■ **Document text**:
--- start ---

Scott Rae: So would it be fair to say that it's mostly didactic, mostly direct teaching, commands, warnings? As opposed to narrative stories, parables, anything like we might see in the narrative parts of the scripture?

Matthew Bennett: Yeah, there's a lot of direct command, a lot of direct warning, and it's housed in almost a poetic type approach. Most of our Muslim friends are going to reject the label of poetry as a genre of writing. But there are poetic elements in terms of the language that is intentionally a little bit flexible in terms of what it's referring to. There's oftentimes a rhyme to it in the Arabic, anyway. And so there's elements to it that make it really in some ways difficult to discern for somebody who's picking up the Quran and expecting it to read the Bible. However, the things that are clearest are those clear injunctions that are peppered throughout. This is what you are to believe. Believe there is only one God. You should not assign partners to this God. You need to remember the instructions that this God has given to you. You need to submit your will and follow his guidance lest you fall to the judgment that is yet to come. And so it's alterations between commands and warnings. That's the bulk of the Quran.

Sean McDowell: We've got two more questions for you before we jump into some of the specific similarities and differences in the Quran. Maybe share with our audience according to the traditional narrative, how Mohammed received the Quran.

--- end ---

■ **Set tasks**:
1. List every speaker named in the transcript on the Quran.
2. Answer these questions from the transcript on the Quran:
(a) According to Matthew Bennett, what is oftentimes present in the Arabic?
(b) Which label does he say most Muslim friends will reject?
(c) How many more questions does Sean McDowell say they have before discussing specific similarities and differences?

■ **Stored rows**:
--- start ---

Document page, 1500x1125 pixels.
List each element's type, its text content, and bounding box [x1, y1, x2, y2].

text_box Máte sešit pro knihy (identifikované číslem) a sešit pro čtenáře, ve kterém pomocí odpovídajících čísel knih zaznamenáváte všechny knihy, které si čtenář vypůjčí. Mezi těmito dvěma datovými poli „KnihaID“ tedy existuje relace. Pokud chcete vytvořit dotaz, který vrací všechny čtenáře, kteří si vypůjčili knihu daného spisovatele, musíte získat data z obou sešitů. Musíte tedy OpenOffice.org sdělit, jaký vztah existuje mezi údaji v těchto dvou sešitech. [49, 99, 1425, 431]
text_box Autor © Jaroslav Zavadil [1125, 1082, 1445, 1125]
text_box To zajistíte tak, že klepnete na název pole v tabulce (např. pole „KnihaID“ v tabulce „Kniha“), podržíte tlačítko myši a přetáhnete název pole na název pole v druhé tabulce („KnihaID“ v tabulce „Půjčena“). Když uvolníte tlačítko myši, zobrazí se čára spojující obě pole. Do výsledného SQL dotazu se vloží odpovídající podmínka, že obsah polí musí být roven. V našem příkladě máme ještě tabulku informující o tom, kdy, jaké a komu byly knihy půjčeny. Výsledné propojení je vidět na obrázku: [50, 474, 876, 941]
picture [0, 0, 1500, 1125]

--- end ---

■ **Response list**:
1.
Scott Rae
Matthew Bennett
Sean McDowell

2.
(a) A rhyme.
(b) Poetry as a genre of writing.
(c) Two.